What followed was an intense period of preparation, perhaps more than for any of her other roles. Moore had to wrap her brain around the notion of this character, someone whose personal beliefs were not only diametrically opposed to her own, but who was also very much alive and fresh in the minds of most Americans. “It was a crazy, crazy challenge just to attempt to portray her—a living and extremely well-known and well-documented figure,” says Moore. “I basically had two months to prepare, so I cleared my schedule of everything, literally. I cleared everything that didn’t involve my family—I just let go of it and spent all of my time doing the research.” Moore spent days with a vocal coach, watching Palin footage, listening to her vocal patterns, and reading everything that had been written about her. “It was total immersion. The trickiest thing is to take all these physical and vocal characteristics and somehow filter the character’s essence through them. And then you personally have to meet them somewhere, too. There’s this melding that has to happen.” If you’re thinking this is more than mere impersonation, you’re correct; Tina Fey on Saturday Night Live it most assuredly is not.
However, for Moore, playing Palin in Game Change, which debuts on March 10, meant more than conquering Palin’s physical mannerisms. It also meant coming to understand her public persona and the impact of her meteoric rise on the political stage. “She was so electrifying as a figure,” says Moore of Palin’s emergence, which changed everything about McCain’s campaign and altered the 2008 race for the White House. “One of the main things they talk about in the book, and we also talk about it a lot in the film, is the nature of charisma and star quality—and what that means to people and why they respond to it. We expect [candidates] to lead, and we expect them to be like movie stars, and that’s a pretty tall order.” Moore’s heat-seeking intellect quickly zeroed in on Palin’s advantage and the nature of candidate popularity as a whole. “We continue to respond to people who are the most charismatic. And it seems to me, when you have a candidate like [Palin] who has a natural ability to reach people, that sometimes shoves every other quality out the door.”

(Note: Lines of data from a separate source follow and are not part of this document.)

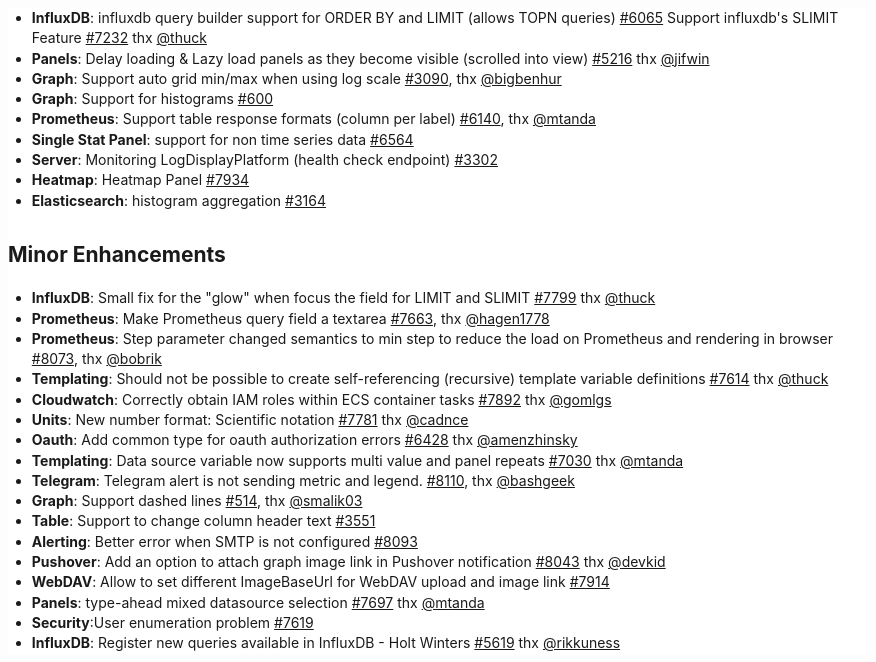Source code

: * **InfluxDB**: influxdb query builder support for ORDER BY and LIMIT (allows TOPN queries) [#6065](https://github.com/logdisplayplatform/logdisplayplatform/issues/6065) Support influxdb's SLIMIT Feature [#7232](https://github.com/logdisplayplatform/logdisplayplatform/issues/7232) thx [@thuck](https://github.com/thuck)
* **Panels**: Delay loading & Lazy load panels as they become visible (scrolled into view) [#5216](https://github.com/logdisplayplatform/logdisplayplatform/issues/5216) thx [@jifwin](https://github.com/jifwin)
* **Graph**: Support auto grid min/max when using log scale [#3090](https://github.com/logdisplayplatform/logdisplayplatform/issues/3090), thx [@bigbenhur](https://github.com/bigbenhur)
* **Graph**: Support for histograms [#600](https://github.com/logdisplayplatform/logdisplayplatform/issues/600)
* **Prometheus**: Support table response formats (column per label) [#6140](https://github.com/logdisplayplatform/logdisplayplatform/issues/6140), thx [@mtanda](https://github.com/mtanda)
* **Single Stat Panel**: support for non time series data [#6564](https://github.com/logdisplayplatform/logdisplayplatform/issues/6564)
* **Server**: Monitoring LogDisplayPlatform (health check endpoint) [#3302](https://github.com/logdisplayplatform/logdisplayplatform/issues/3302)
* **Heatmap**: Heatmap Panel [#7934](https://github.com/logdisplayplatform/logdisplayplatform/pull/7934)
* **Elasticsearch**: histogram aggregation [#3164](https://github.com/logdisplayplatform/logdisplayplatform/issues/3164)

## Minor Enhancements

* **InfluxDB**: Small fix for the "glow" when focus the field for LIMIT and SLIMIT [#7799](https://github.com/logdisplayplatform/logdisplayplatform/pull/7799) thx [@thuck](https://github.com/thuck)
* **Prometheus**: Make Prometheus query field a textarea [#7663](https://github.com/logdisplayplatform/logdisplayplatform/issues/7663), thx [@hagen1778](https://github.com/hagen1778)
* **Prometheus**: Step parameter changed semantics to min step to reduce the load on Prometheus and rendering in browser [#8073](https://github.com/logdisplayplatform/logdisplayplatform/pull/8073), thx [@bobrik](https://github.com/bobrik)
* **Templating**: Should not be possible to create self-referencing (recursive) template variable definitions [#7614](https://github.com/logdisplayplatform/logdisplayplatform/issues/7614) thx [@thuck](https://github.com/thuck)
* **Cloudwatch**: Correctly obtain IAM roles within ECS container tasks [#7892](https://github.com/logdisplayplatform/logdisplayplatform/issues/7892) thx [@gomlgs](https://github.com/gomlgs)
* **Units**: New number format: Scientific notation [#7781](https://github.com/logdisplayplatform/logdisplayplatform/issues/7781) thx [@cadnce](https://github.com/cadnce)
* **Oauth**: Add common type for oauth authorization errors [#6428](https://github.com/logdisplayplatform/logdisplayplatform/issues/6428) thx [@amenzhinsky](https://github.com/amenzhinsky)
* **Templating**: Data source variable now supports multi value and panel repeats [#7030](https://github.com/logdisplayplatform/logdisplayplatform/issues/7030) thx [@mtanda](https://github.com/mtanda)
* **Telegram**: Telegram alert is not sending metric and legend. [#8110](https://github.com/logdisplayplatform/logdisplayplatform/issues/8110), thx [@bashgeek](https://github.com/bashgeek)
* **Graph**: Support dashed lines [#514](https://github.com/logdisplayplatform/logdisplayplatform/issues/514), thx [@smalik03](https://github.com/smalik03)
* **Table**: Support to change column header text [#3551](https://github.com/logdisplayplatform/logdisplayplatform/issues/3551)
* **Alerting**: Better error when SMTP is not configured [#8093](https://github.com/logdisplayplatform/logdisplayplatform/issues/8093)
* **Pushover**: Add an option to attach graph image link in Pushover notification [#8043](https://github.com/logdisplayplatform/logdisplayplatform/issues/8043) thx [@devkid](https://github.com/devkid)
* **WebDAV**: Allow to set different ImageBaseUrl for WebDAV upload and image link [#7914](https://github.com/logdisplayplatform/logdisplayplatform/issues/7914)
* **Panels**: type-ahead mixed datasource selection [#7697](https://github.com/logdisplayplatform/logdisplayplatform/issues/7697) thx [@mtanda](https://github.com/mtanda)
* **Security**:User enumeration problem [#7619](https://github.com/logdisplayplatform/logdisplayplatform/issues/7619)
* **InfluxDB**: Register new queries available in InfluxDB - Holt Winters [#5619](https://github.com/logdisplayplatform/logdisplayplatform/issues/5619) thx [@rikkuness](https://github.com/rikkuness)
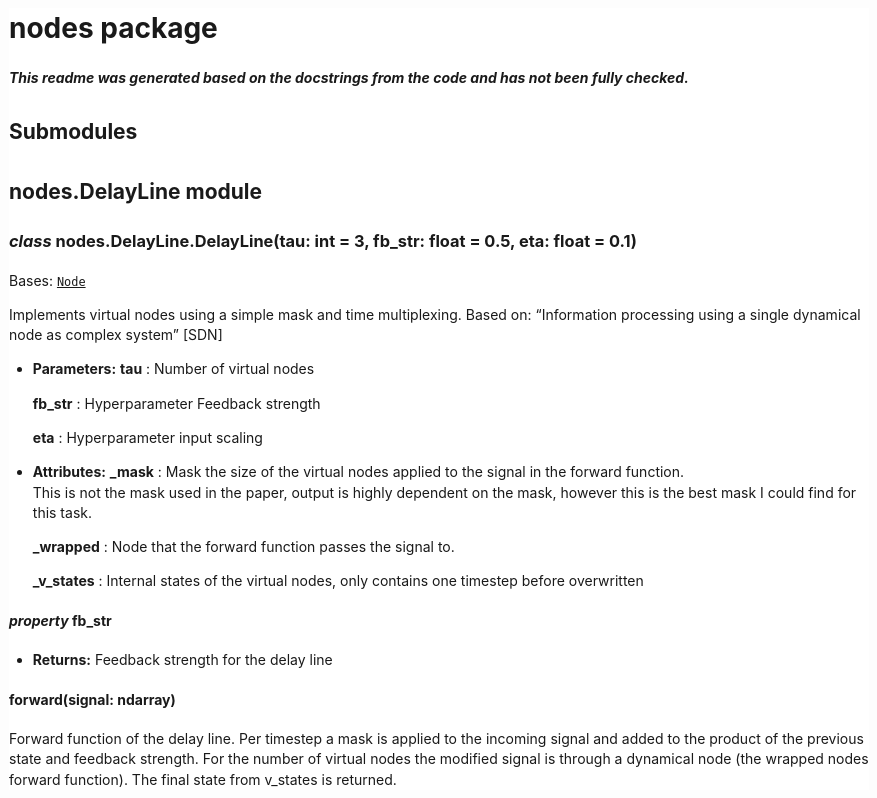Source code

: # nodes package

***This readme was generated based on the docstrings from the code and has not been fully checked.***

## Submodules

## nodes.DelayLine module



### *class* nodes.DelayLine.DelayLine(tau: int = 3, fb_str: float = 0.5, eta: float = 0.1)

Bases: [`Node`](#nodes.Model.Node)

Implements virtual nodes using a simple mask and time multiplexing.
Based on: “Information processing using a single dynamical node as complex system”
[SDN]

* **Parameters:**
  **tau**
  : Number of virtual nodes

  **fb_str**
  : Hyperparameter Feedback strength

  **eta**
  : Hyperparameter input scaling
* **Attributes:**
  **\_mask**
  : Mask the size of the virtual nodes applied to the signal in the forward function.
    <br/>
    This is not the mask used in the paper, output is highly dependent on the mask,
    however this is the best mask I could find for this task.

  **\_wrapped**
  : Node that the forward function passes the signal to.

  **\_v_states**
  : Internal states of the virtual nodes, only contains one timestep before overwritten



#### *property* fb_str

* **Returns:**
  Feedback strength for the delay line



#### forward(signal: ndarray)

Forward function of the delay line. Per timestep a mask is applied to the incoming signal and added to the
product of the previous state and feedback strength. For the number of virtual nodes the modified signal is
through a dynamical node (the wrapped nodes forward function). The final state from v_states is returned.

As Moore delved into the book and the background maneuverings while doing her research, she developed a visceral sense of what drove Palin’s popularity. Moore says she understood implicitly the qualities Palin used to keep Americans riveted to her every move. “Here’s a woman who’s a parent, who’s an actual working mother, who worked her way up from local government, who was definitely middle working class, married to a commercial fisherman. She was incredibly relatable, she was attractive, she was young; she was speaking to a wide portion of the population that didn’t feel that they’d been noticed or seen or heard,” explains Moore, sounding every inch the political historian. “In a way, she was representing an entire swath of the public that had previously felt invisible.”